Lessons from Germany’s banking crisis

In the aftermath of the economic crisis many governments are calling for tighter banking regulations to keep such a debacle from ever happening again. But Harald Hau, Associate Professor of Finance at INSEAD, says better bank governance may actually be a more effective answer to the problem – an insight which emerges from taking a closer look at the German experience.
Harald Hau
“While the financial crisis is often characterised as a crisis of the entire financial system, the real failings occurred in the banking system” says Hau. In collaboration with Marcel Thum from the University of Dresden, he decided to approach the crisis by analysing its impact on banks in one country: Germany.

“Germany is interesting to look at because we have a banking system that has two relatively different and separate corporate governance structures,” Hau notes.

German banks are divided between the state-owned Landesbanken and privately-held institutions like Deutsche Bank and Commerzbank. The Landesbanken not only fared far worse in the crisis but have cost German taxpayers billions of Euros in bailouts. The state of North Rhine-Westphalia, for instance, has given one billion euros in loan guarantees to the state’s WestLB. In Saxony, it’s even worse: 2.73 billion euros to Sachsen LB. Roughly speaking, the average loss of publicly-owned banks during the crisis was about three times higher than for the private sector.
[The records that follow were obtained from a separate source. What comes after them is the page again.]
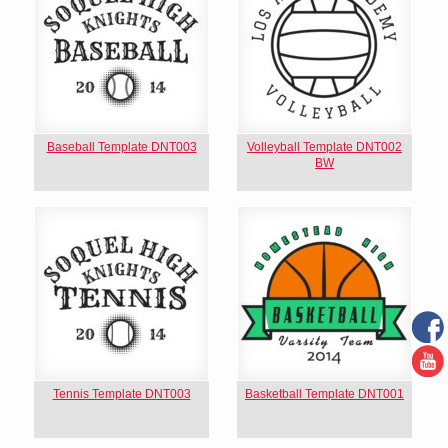
Baseball Template DNT003
Volleyball Template DNT002
BW
Tennis Template DNT003
Basketball Template DNT001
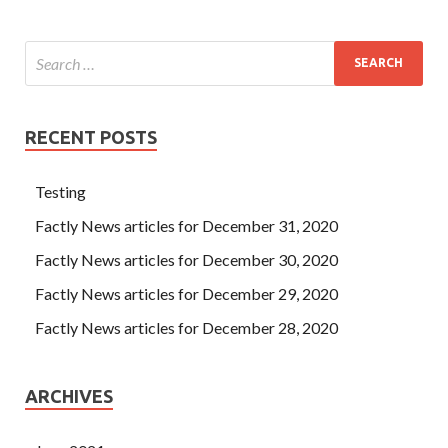
RECENT POSTS
Testing
Factly News articles for December 31, 2020
Factly News articles for December 30, 2020
Factly News articles for December 29, 2020
Factly News articles for December 28, 2020
ARCHIVES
Why?

The answer, Hau says, is in their governance.  Hau and Thum studied the resumés of more than 593 supervisory board members of the 29 largest German banks – half from the private sector and half from the public sector. They found that the boards of state-run institutions were not only political appointees but astonishingly, says Hau, “people that typically lack any financial background that … don’t have any banking experience.”

While all members have approximately the same educational level, “the financial competence is about three times higher (according to an index measure) in privately-owned banks than in state-owned ones,” he says. The study also shows that the more a bank’s supervisory board is stacked with political appointees, the worse it faired in the financial crisis as ‘political boards’ failed to implement decent risk management principles.
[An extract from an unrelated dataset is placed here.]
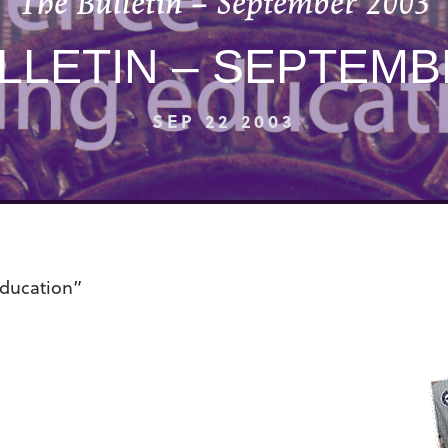
The Bulletin – September 2003
LLETIN – SEPTEMB
SEP 22 2003
education”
Hau also highlights the formidable challenges faced by any outside control: “If you’re an outsider either as a regulator or a supervisory board member it’s very hard to understand what is really going on within a large institution. But a lack of financial literacy makes control completely illusionary.”

Subsequent to this research, Germany passed a new law, which enables bank regulators to remove supervisory board members who don’t meet a certain level of competency. In a first step, the German bank regulator, the Federal Financial Supervisory Authority (Bundesanstalt für Finanzdienstleistungsaufsicht or Bafin) has checked more than 3,000 resumés. Supervisory board members with insufficient financial competence will be asked to take specialised executive courses. Only a refusal might draw sanctions. The new law does not apply retroactively to supervisory board appointments prior to September 1, 2009.

Regulations, however, are not the sole answer: Hau insists that shareholders should also press for better boards.  “Given the long history of bank supervision in the developed world, the crisis is a new reminder of the limitations of the regulatory route.”

According to Hau, banks will remain very fragile institutions due to their lack of equity capital. “A good economic policy should limit their importance for the economy as a whole – for example by withdrawing tax benefits of debt financing or even by taxing high leverage.“

The flipside to a reduced role of banks is more reliance on the financial market, which need to develop alternatives to bank finance.  Hau concludes: “The financial system of the 21st century will be more stable if it relies less on banks and more on financial markets.  But such a development is less likely to occur if bank interest and politics mingle – another reason to get politicians and bureaucrats out of bank boards.”